Aaron Reuben, a co-author of the study and a postdoctoral scholar in neuropsychology at Duke and the Medical University of South Carolina, commented: “Studies like ours today add more evidence that removing lead from our environment and not putting it there in the first place has more benefits than we previously understood.”
He said of the new research that it “doesn’t create new information about whether lead causes harm, nor do we say this is a study that proves causation — we’re really just taking existing evidence and applying it to the whole U.S. population.”
“We’re not at all concerned that we have in any way overestimated the harm,” he continued.
“We don’t often get to see a lot of studies that look at environmental, or toxin-related, potential associated risks with the development of elevated rates of mental health problems in populations.
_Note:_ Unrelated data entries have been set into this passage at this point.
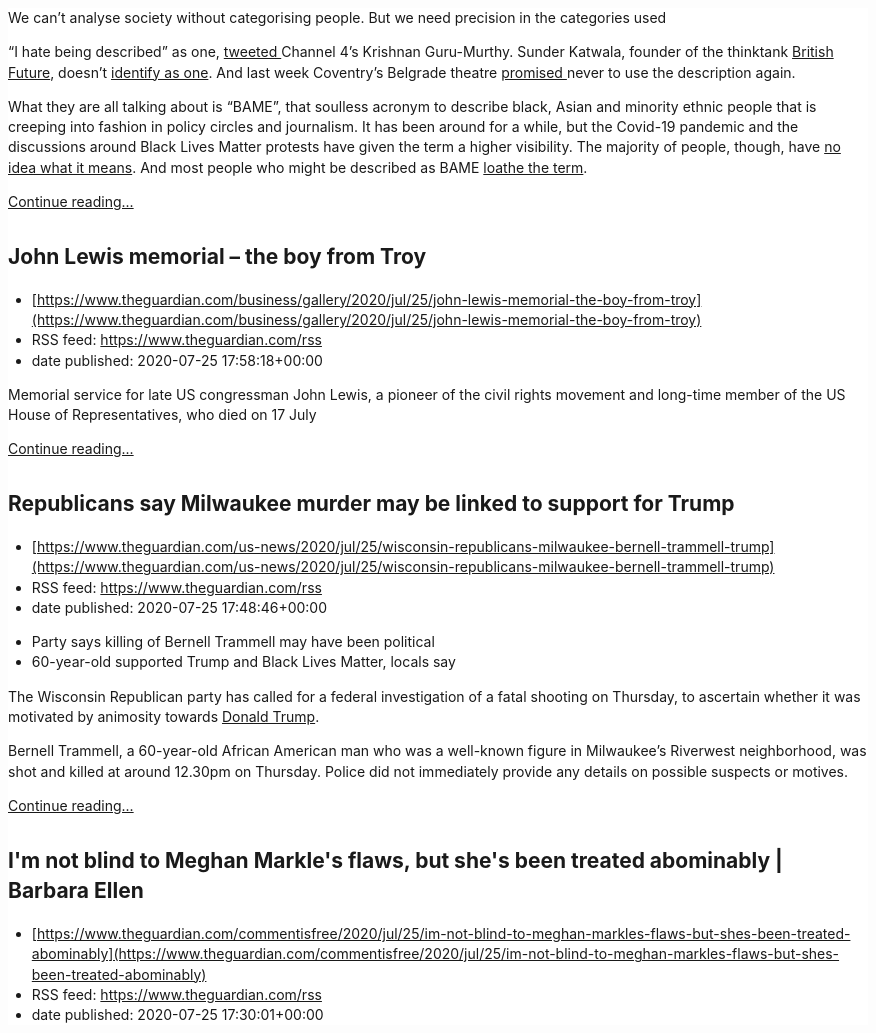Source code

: <p>We can’t analyse society without categorising people. But we need precision in the categories used</p><p>“I hate being described” as one, <a href="https://twitter.com/krishgm/status/1270822785992978433">tweeted </a>Channel 4’s Krishnan Guru-Murthy. Sunder Katwala, founder of the thinktank <a href="http://www.britishfuture.org/">British Future</a>, doesn’t <a href="https://twitter.com/sundersays/status/1275732110465208324">identify as one</a>. And last week Coventry’s Belgrade theatre <a href="https://www.belgrade.co.uk/stories/a-statement-on-eradicating-the-use-of-the-term-bame/">promised </a>never to use the description again.</p><p>What they are all talking about is “BAME”, that soulless acronym to describe black, Asian and minority ethnic people that is creeping into fashion in policy circles and journalism. It has been around for a while, but the Covid-19 pandemic and the discussions around Black Lives Matter protests have given the term a higher visibility. The majority of people, though, have <a href="https://civilservice.blog.gov.uk/2019/07/08/please-dont-call-me-bame-or-bme/">no idea what it means</a>. And most people who might be described as BAME <a href="https://www.bbc.co.uk/news/uk-53194376">loathe the term</a>.</p> <a href="https://www.theguardian.com/commentisfree/2020/jul/25/the-term-bame-isnt-fit-for-use-we-need-a-new-political-language">Continue reading...</a>

## John Lewis memorial – the boy from Troy
 - [https://www.theguardian.com/business/gallery/2020/jul/25/john-lewis-memorial-the-boy-from-troy](https://www.theguardian.com/business/gallery/2020/jul/25/john-lewis-memorial-the-boy-from-troy)
 - RSS feed: https://www.theguardian.com/rss
 - date published: 2020-07-25 17:58:18+00:00

<p>Memorial service for late US congressman John Lewis, a pioneer of the civil rights movement and long-time member of the US House of Representatives, who died on 17 July</p> <a href="https://www.theguardian.com/business/gallery/2020/jul/25/john-lewis-memorial-the-boy-from-troy">Continue reading...</a>

## Republicans say Milwaukee murder may be linked to support for Trump
 - [https://www.theguardian.com/us-news/2020/jul/25/wisconsin-republicans-milwaukee-bernell-trammell-trump](https://www.theguardian.com/us-news/2020/jul/25/wisconsin-republicans-milwaukee-bernell-trammell-trump)
 - RSS feed: https://www.theguardian.com/rss
 - date published: 2020-07-25 17:48:46+00:00

<ul><li>Party says killing of Bernell Trammell may have been political</li><li>60-year-old supported Trump and Black Lives Matter, locals say</li></ul><p>The Wisconsin Republican party has called for a federal investigation of a fatal shooting on Thursday, to ascertain whether it was motivated by animosity towards <a href="https://www.theguardian.com/us-news/donaldtrump">Donald Trump</a>.</p><p>Bernell Trammell, a 60-year-old African American man who was a well-known figure in Milwaukee’s Riverwest neighborhood, was shot and killed at around 12.30pm on Thursday. Police did not immediately provide any details on possible suspects or motives.</p> <a href="https://www.theguardian.com/us-news/2020/jul/25/wisconsin-republicans-milwaukee-bernell-trammell-trump">Continue reading...</a>

## I'm not blind to Meghan Markle's flaws, but she's been treated abominably | Barbara Ellen
 - [https://www.theguardian.com/commentisfree/2020/jul/25/im-not-blind-to-meghan-markles-flaws-but-shes-been-treated-abominably](https://www.theguardian.com/commentisfree/2020/jul/25/im-not-blind-to-meghan-markles-flaws-but-shes-been-treated-abominably)
 - RSS feed: https://www.theguardian.com/rss
 - date published: 2020-07-25 17:30:01+00:00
The research shed some light on the profound and lasting impact of environmental factors,” added Dr. Lisa Fortuna, chair of the American Psychiatric Association’s Council on Children, Adolescents and Their Families.
“It does not mean that people are, I would say, stuck with a mental illness. It doesn’t mean that they’re necessarily going to have a higher risk. It’s really an issue of, ‘Here’s what’s happened at a population level.’”
A previous study by Reuben and colleagues found that leaded gasoline exposure lowered the IQ of about half the U.S. population, costing 824 million IQ points. The new research highlights that those born around 1940 and 2015 had the lowest lead exposure and related mental illnesses, NBC reported.
Although banned in gasoline, lead persists in sources like old paint, outdated water lines, some imported toys, and soil. The CDC states there is no safe level of lead exposure, which is particularly harmful to children under 6, affecting brain development, learning, and the nervous and reproductive systems.